Saya punya sahabat karib, seorang konsultan keuangan yang andal. Punya reputasi jempolan. Namanya, Sutie Rahyono. Dikenal juga sebagai praktisi dan trainer kewirausahaan. Pria yang tinggal di Bogor, Jawa Barat, itu juga punya puluhan usaha. Mendorong usaha pedagang kaki lima dan pelaku usaha kecil dan menengah (UMKM).
Tak hanya itu, Pak Sutie (begitu ia karib disapa) juga dipercaya beberapa artis dan selebritis di Tanah Air sebagai konsultan bisnisnya. Yang banyak orang tidak ketahui, dia juga melatih kewirausahaan para korban terorisme di bawah binaan Badan Nasional Penanggulangan Terorisme (BNPT) Indonesia.
Saya mengenal Pak Sutie karena dia dipercaya sebagai narasumber dalam "Financial Management Workshop Pahlawan Ekonomi". Peserta pelatihannya para pelaku UMKM di Surabaya.
Pak Sutie, mewakili Pusat Pelatihan Kewirausahaan (PPK) Sampoerna. Tiap pekan dia mengajar. Durasinya, sekira dua jam. Materi yang disampaikan sangatlah penting dan menarik. Tak salah bila banyak pelaku usaha yang merasa sayang kalau tidak hadir di pelatihan tersebut.
Dari Pak Sutie, saya mengenal cara mengelola keuangan dengan sebutan pola lima kantong. Pertama, kantong pemasukan. Saya dan istri sama-sama bekerja. Saya bekerja di swasta, istri berstatus sebagai Aparat Sipil Negera (ASN). Ada dua pendapatan yang bisa saya kumpulkan setiap bulannya. Jumlahnya gak berubah jika tidak ada kenaikan gaji maupun tunjangan. Satu pemasukan dari bisnis aksesoris handmade.
Saya dan istri juga punya usaha kerajinan tangan berupa aksesoris. Usaha ini mulai saya jalankan sejak 2010. Kala itu, saya menyisihkan sebagian uang dari gaji saya dan istri untuk modal usaha. Kami pernah menyewa toko di Pasar Kapas Krampung. Usaha yang kami jalani mengalami pasang surut. Tahun 2013, kami tidak memerpanjang sewa toko. Ini menyusul makin menyusutnya jumlah pembeli. Tidak realible lagi. Saya mengandalkan penjualan via online. Â
Kedua, kantong modal dagang. dan event. Saya berusaha tidak mengurangi modal dagang. Bahkan sebaliknya, harus bisa menambahnya. Jangan sampai mengurangi modal dagang. Karena untuk dapat membesarkan usaha harus dapat menambah modal produksi.

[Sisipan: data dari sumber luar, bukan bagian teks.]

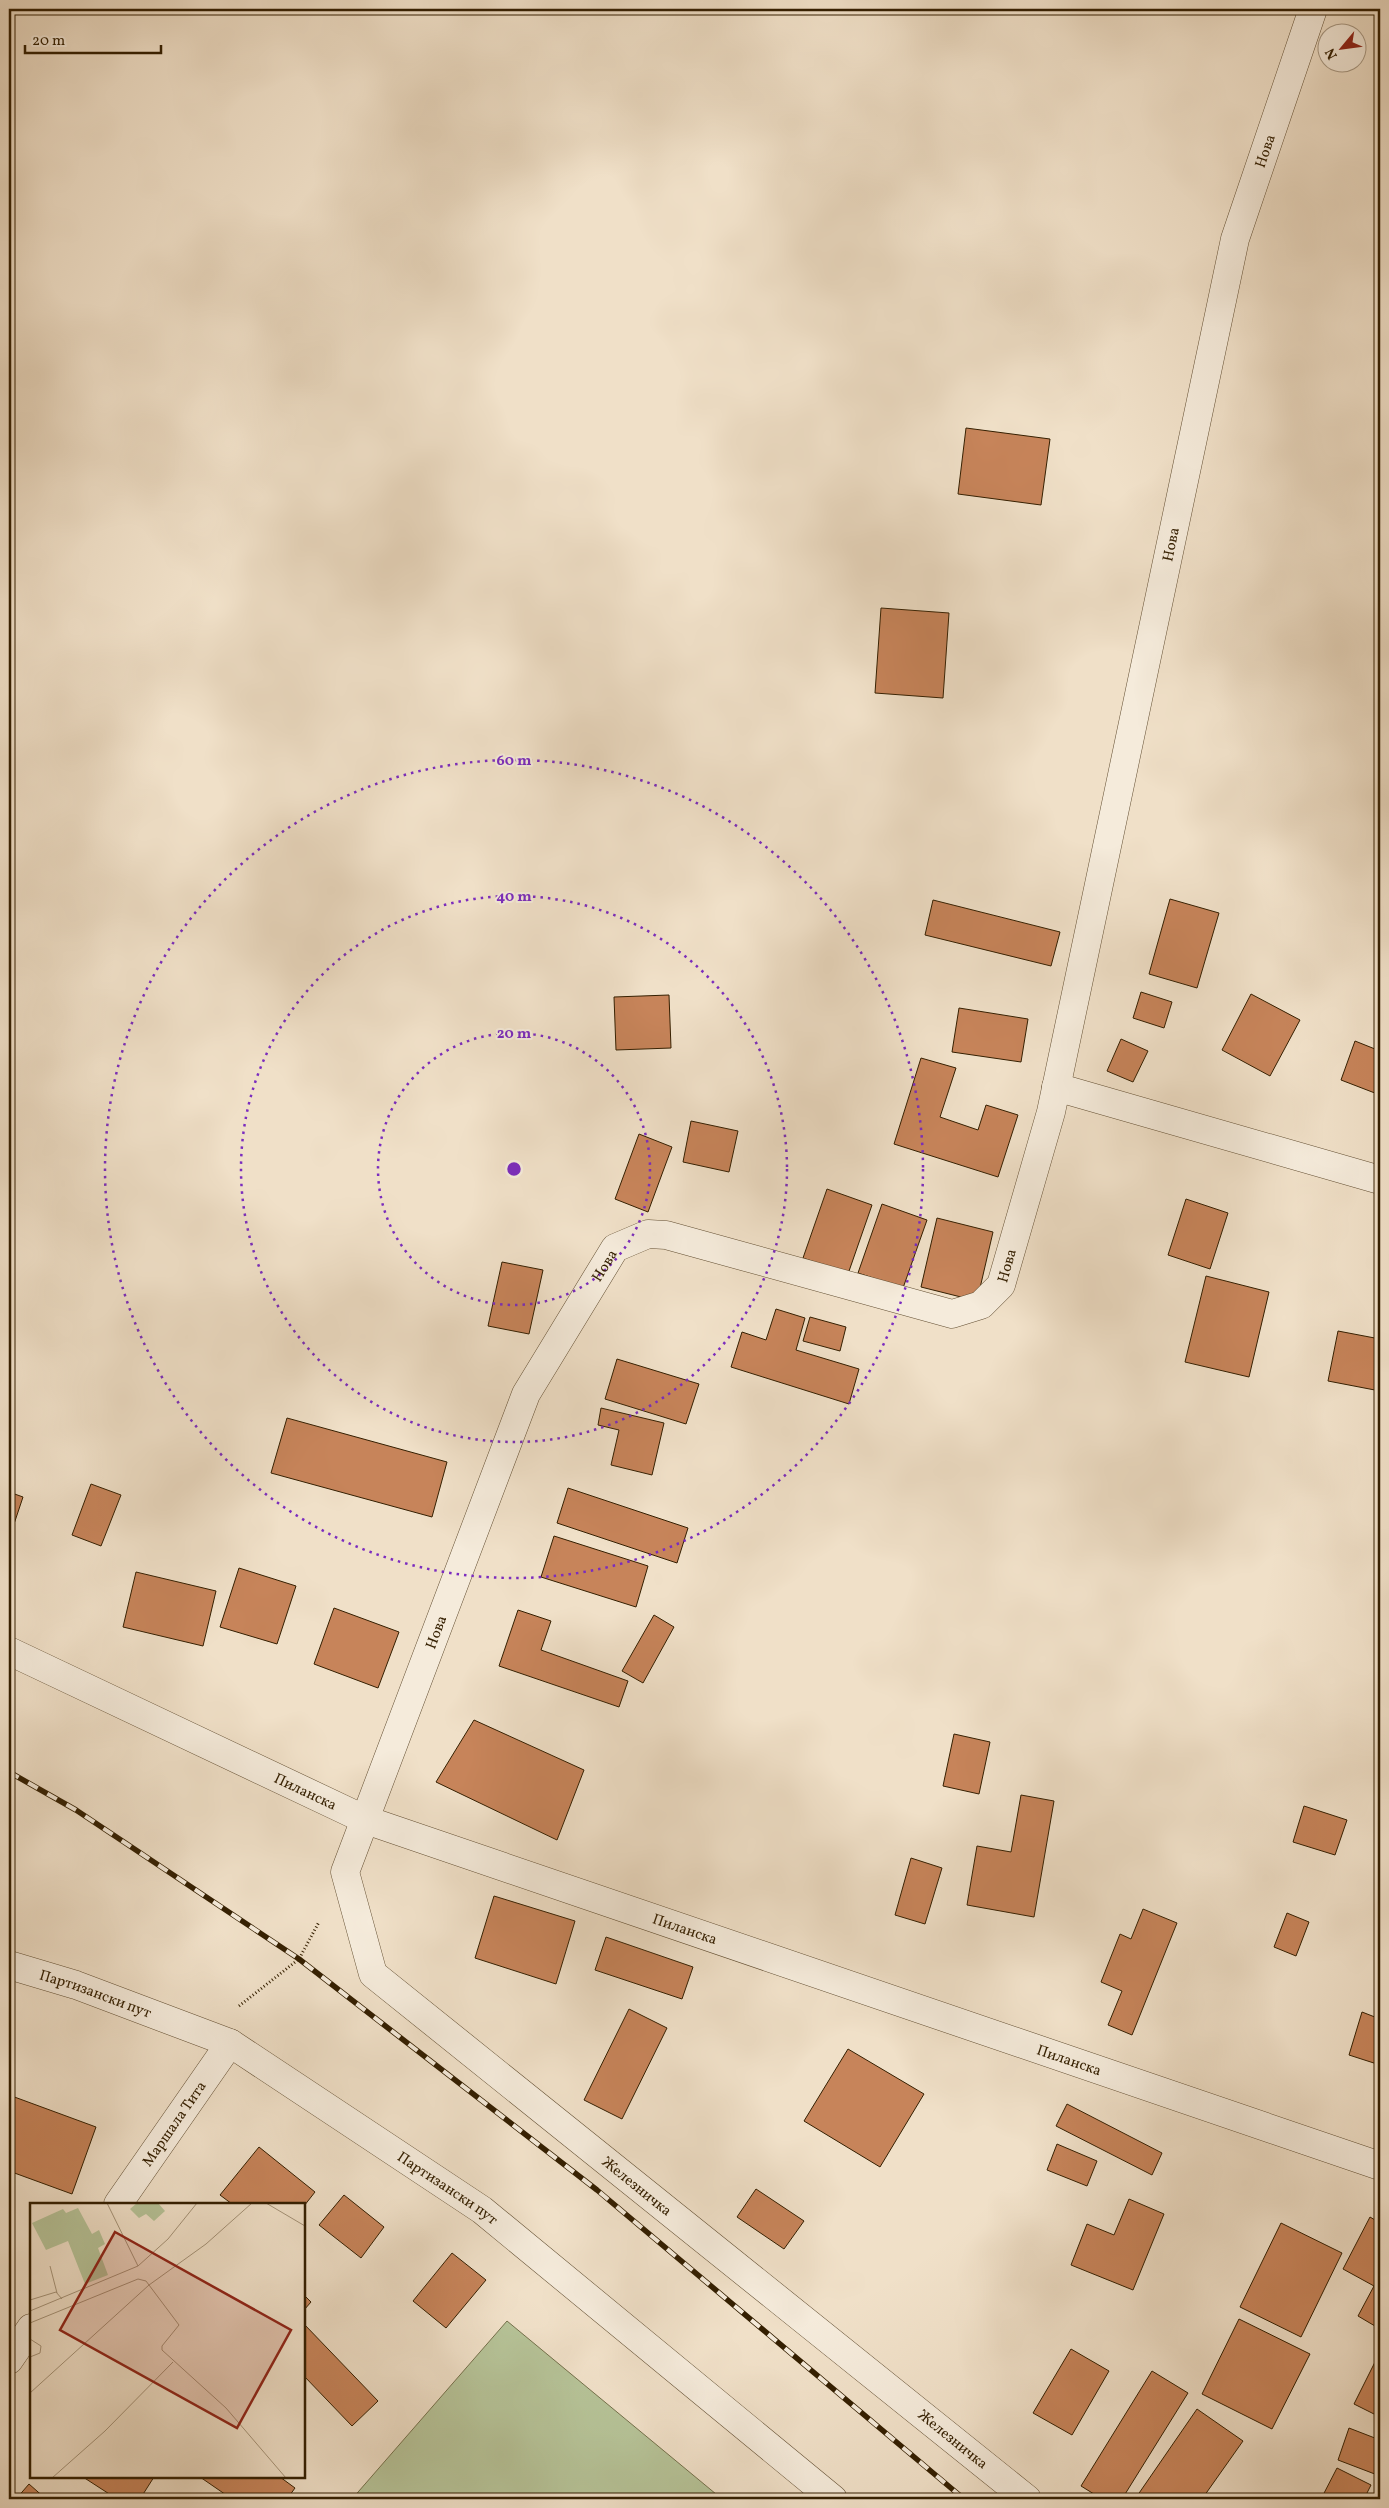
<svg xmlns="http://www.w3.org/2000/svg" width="1389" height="2508" viewBox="0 0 1389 2508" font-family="Vollkorn,serif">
	<rect width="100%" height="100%" fill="#f0e0c8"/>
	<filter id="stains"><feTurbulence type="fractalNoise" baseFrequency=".004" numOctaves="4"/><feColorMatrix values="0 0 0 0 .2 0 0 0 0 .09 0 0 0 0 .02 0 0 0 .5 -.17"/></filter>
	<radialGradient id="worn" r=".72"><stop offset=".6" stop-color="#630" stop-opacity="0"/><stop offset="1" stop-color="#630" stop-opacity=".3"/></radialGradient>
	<polygon fill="#b6c398" stroke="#75714c" points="507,2321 722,2499 352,2499"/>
	<g fill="#c7845a" stroke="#341f01">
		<polygon points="966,428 1050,439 1041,505 958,494"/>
		<polygon points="881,608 949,613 943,698 875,693"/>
		<polygon points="1170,899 1219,913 1197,988 1149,974"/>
		<polygon points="933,900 1060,932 1051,966 925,935"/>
		<polygon points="1141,992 1172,1002 1164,1028 1133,1018"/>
		<polygon points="1251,994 1300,1020 1270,1076 1222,1050"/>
		<polygon points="669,995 671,1048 616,1050 614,997"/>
		<polygon points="959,1008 1028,1019 1021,1062 952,1052"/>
		<polygon points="1121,1039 1148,1051 1133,1082 1107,1071"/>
		<polygon points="1355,1041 1380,1051 1380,1095 1341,1080"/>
		<polygon points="921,1058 956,1068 940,1117 978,1130 986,1105 1018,1115 998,1177 894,1144"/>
		<polygon points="691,1121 738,1131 729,1172 683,1162"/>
		<polygon points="639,1134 672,1147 648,1212 615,1199"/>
		<polygon points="827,1189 872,1205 848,1274 803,1258"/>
		<polygon points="1186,1199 1228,1213 1210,1269 1168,1255"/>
		<polygon points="882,1204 927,1220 903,1288 858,1273"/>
		<polygon points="937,1218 993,1232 977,1301 921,1287"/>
		<polygon points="502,1262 543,1270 529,1334 488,1326"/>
		<polygon points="1206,1276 1269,1292 1249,1377 1185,1362"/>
		<polygon points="776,1309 805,1318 796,1350 859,1369 849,1404 731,1367 742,1332 766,1340"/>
		<polygon points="810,1317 846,1327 840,1351 803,1341"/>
		<polygon points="1338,1331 1380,1339 1380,1391 1328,1381"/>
		<polygon points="617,1359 699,1384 686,1424 605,1399"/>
		<polygon points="601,1408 664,1423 652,1475 611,1465 619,1430 598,1425"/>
		<polygon points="287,1418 447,1462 432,1517 271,1473"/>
		<polygon points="91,1484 121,1495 101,1546 72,1535"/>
		<polygon points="568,1488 688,1528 677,1563 557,1523"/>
		<polygon points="9,1492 23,1497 9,1539"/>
		<polygon points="554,1536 648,1566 636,1607 541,1577"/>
		<polygon points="239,1568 296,1586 277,1644 220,1627"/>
		<polygon points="136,1572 216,1591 203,1646 123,1627"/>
		<polygon points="334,1608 399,1632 378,1688 314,1664"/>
		<polygon points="518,1610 551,1621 541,1650 628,1681 619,1707 499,1666"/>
		<polygon points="654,1615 674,1627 643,1683 622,1671"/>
		<polygon points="474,1720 584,1770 557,1840 436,1782"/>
		<polygon points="954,1734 990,1742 979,1794 943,1786"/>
		<polygon points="1021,1795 1054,1801 1034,1917 967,1905 977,1846 1011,1852"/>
		<polygon points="1304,1806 1347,1820 1335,1855 1293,1842"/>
		<polygon points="911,1858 942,1868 925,1924 895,1915"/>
		<polygon points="494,1896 575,1921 556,1984 475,1958"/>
		<polygon points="1143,1909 1177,1923 1132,2035 1108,2025 1122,1991 1101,1982 1120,1934 1131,1939"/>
		<polygon points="1287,1913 1309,1922 1296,1956 1274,1947"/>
		<polygon points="606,1937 693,1967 682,1999 595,1970"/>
		<polygon points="629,2009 667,2028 622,2119 584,2100"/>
		<polygon points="1362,2012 1380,2019 1380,2065 1349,2055"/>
		<polygon points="848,2049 924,2094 880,2167 804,2121"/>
		<polygon points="9,2095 96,2127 72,2194 9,2171"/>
		<polygon points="1067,2104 1162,2153 1152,2175 1056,2126"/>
		<polygon points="1057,2144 1097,2161 1087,2186 1047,2170"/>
		<polygon points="259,2147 315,2192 304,2206 232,2204 220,2195"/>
		<polygon points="756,2189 804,2221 784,2249 737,2217"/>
		<polygon points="344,2195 384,2227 361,2258 319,2225"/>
		<polygon points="1129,2199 1164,2214 1133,2290 1071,2265 1087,2224 1114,2235"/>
		<polygon points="1370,2217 1380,2223 1380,2329 1358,2316 1374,2286 1343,2269"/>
		<polygon points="1281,2223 1342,2253 1301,2337 1240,2307"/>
		<polygon points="452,2253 486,2280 446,2328 413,2301"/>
		<polygon points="304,2295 311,2302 304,2310"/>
		<polygon points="1239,2319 1310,2354 1272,2429 1202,2394"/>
		<polygon points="304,2324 378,2401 352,2426 304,2376"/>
		<polygon points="1071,2349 1109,2371 1072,2435 1033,2413"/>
		<polygon points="1380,2352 1380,2417 1354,2404"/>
		<polygon points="1152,2371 1188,2393 1122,2499 1102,2499 1081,2486"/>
		<polygon points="1197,2409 1243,2441 1202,2499 1135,2499"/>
		<polygon points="1349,2428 1380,2440 1380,2476 1338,2460"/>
		<polygon points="1337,2468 1371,2485 1364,2499 1321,2499"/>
		<polygon points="83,2477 154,2477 140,2499 117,2499"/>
		<polygon points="200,2477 280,2477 295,2488 287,2499 232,2499"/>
		<polygon points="29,2484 46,2499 16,2499"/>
	</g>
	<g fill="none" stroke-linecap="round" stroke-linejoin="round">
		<g stroke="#634f33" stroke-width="29">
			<g id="minor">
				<polyline points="1056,1087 1380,1180"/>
				<path id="s1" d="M9 1651 366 1820 1380 2166"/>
				<path id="s2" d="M9 1965 76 1985 230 2043 482 2210 833 2499"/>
				<path id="s3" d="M118 2204 230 2043"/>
				<polyline points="9,2360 31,2328"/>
				<path id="s4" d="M1027 2499 373 1974 345 1872 526 1394 615 1248 648 1234 666 1235 952 1314 981 1305 1001 1285 1051 1112 1235 239 1313 9"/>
			</g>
		</g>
		<polyline stroke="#341f01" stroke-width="3" stroke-dasharray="1 2.5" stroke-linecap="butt" points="239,2006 299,1959 319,1922"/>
		<use href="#minor" stroke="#f5ebdb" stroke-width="28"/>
		<g stroke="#341f01" stroke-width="5.5">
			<polyline id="rail" points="9,1772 76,1810 299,1959 597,2190 964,2499"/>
		</g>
		<use href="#rail" stroke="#f5ebdb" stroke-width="4" stroke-dasharray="11" stroke-linecap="butt"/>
	</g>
	<g fill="none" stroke="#7b2cbf" stroke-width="2.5" stroke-dasharray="2.5 5">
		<circle cx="514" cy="1169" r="136"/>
		<circle cx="514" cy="1169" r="273"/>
		<circle cx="514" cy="1169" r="409"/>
	</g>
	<g text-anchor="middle" stroke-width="4" stroke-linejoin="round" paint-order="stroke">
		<g font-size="15" fill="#341f01" stroke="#f5ebdb">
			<text dy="5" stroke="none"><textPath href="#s4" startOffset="3201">Нова</textPath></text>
			<text dy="5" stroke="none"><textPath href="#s4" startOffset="2796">Нова</textPath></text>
			<text dy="5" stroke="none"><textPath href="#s4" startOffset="2056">Нова</textPath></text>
			<text dy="5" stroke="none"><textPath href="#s4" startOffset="1606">Нова</textPath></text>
			<text dy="5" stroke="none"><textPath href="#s4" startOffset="1201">Нова</textPath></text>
			<text dy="5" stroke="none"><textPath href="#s1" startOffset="328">Пиланска</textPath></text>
			<text dy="5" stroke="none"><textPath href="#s1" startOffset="732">Пиланска</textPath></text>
			<text dy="5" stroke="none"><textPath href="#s2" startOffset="91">Партизански пут</textPath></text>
			<text dy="5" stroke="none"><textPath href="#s1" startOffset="1138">Пиланска</textPath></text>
			<text dy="5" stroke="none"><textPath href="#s3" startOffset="98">Маршала Тита</textPath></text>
			<text transform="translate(637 2186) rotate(39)" y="5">Железничка</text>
			<text dy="5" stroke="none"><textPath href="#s2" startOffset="496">Партизански пут</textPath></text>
			<text transform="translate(953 2439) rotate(39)" y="5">Железничка</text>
		</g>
	</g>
	<g transform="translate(30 2203)">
		<rect width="275" height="275" fill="#f0e0c8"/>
		<path d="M107 0H128L135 8 124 18 116 11 109 15 100 6ZM48 5 62 31 69 27 75 41 68 45 78 72 55 81 38 38 16 47 2 20 33 6 36 10Z" fill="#b6c398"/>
		<path fill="none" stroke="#a59378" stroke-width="1" d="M77 0 108 63M236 0 275 23M20 63 27 90M0 97 26 89 32 96M0 108 108 63 138 36 167 0M0 120 108 76 116 78 149 122 132 143V147L196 205 256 275M0 136 11 143 10 150 0 154M0 190 119 82 176 41 222 0M22 275 75 228 143 159"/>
		<path fill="#8f2418" fill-opacity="0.15" stroke="#8f2418" stroke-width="2.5" d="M85 29 261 127 207 225 30 127Z"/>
		<rect width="275" height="275" fill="none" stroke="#341f01" stroke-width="2.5"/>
	</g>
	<circle cx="514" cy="1169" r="8" fill="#7b2cbf" stroke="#f5ebdb" stroke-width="2.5"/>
	<g font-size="15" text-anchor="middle" font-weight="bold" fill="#7b2cbf" stroke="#f5ebdb" stroke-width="4" stroke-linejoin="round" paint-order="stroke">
		<text x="514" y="765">60 m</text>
		<text x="514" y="901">40 m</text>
		<text x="514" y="1038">20 m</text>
	</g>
	<rect width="1389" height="2508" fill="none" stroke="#f0e0c8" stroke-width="30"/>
	<rect x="10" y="10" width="1369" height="2488" fill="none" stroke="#341f01" stroke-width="2.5"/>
	<rect x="15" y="15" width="1359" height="2478" fill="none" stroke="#341f01"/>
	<g transform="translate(1342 48) rotate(241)"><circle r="24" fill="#f5ebdb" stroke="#a89984"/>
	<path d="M0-4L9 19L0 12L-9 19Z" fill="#8f2418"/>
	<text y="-8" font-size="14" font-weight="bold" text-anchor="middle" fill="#341f01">N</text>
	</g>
	<path d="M25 45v8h136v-8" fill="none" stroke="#341f01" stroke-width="2.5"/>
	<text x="32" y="45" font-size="15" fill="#341f01" stroke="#f5ebdb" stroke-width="4" paint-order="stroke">20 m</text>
	<rect width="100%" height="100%" filter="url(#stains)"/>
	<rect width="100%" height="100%" fill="url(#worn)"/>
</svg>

Modal dari barang dagangan yang terjual secepatnya saya sisihkan. Saya selalu memastikan agar usaha dapat terjamin adanya modal usaha yang akan digunakan selanjutnya. Setelah mendapatkan pemasukan, saya membaginya menjadi tiga. Yakni, 1/3 pertama disisihkan untuk modal dagang, 1/3 kedua disisihkan untuk pengeluaran kewajiban rutin, dan 1/3 ketiga disisihkan untuk ditabung.
Dalam urusan modal dagang, saya berpandangan lebih baik menyimpan barang dagangan. Sebab, dengan menyimpan barang kita bisa mendapatkan uang. Namun, jika kita menyimpan uang belum tentu kita dapat meningkatkan jumlah uang yang kita simpan.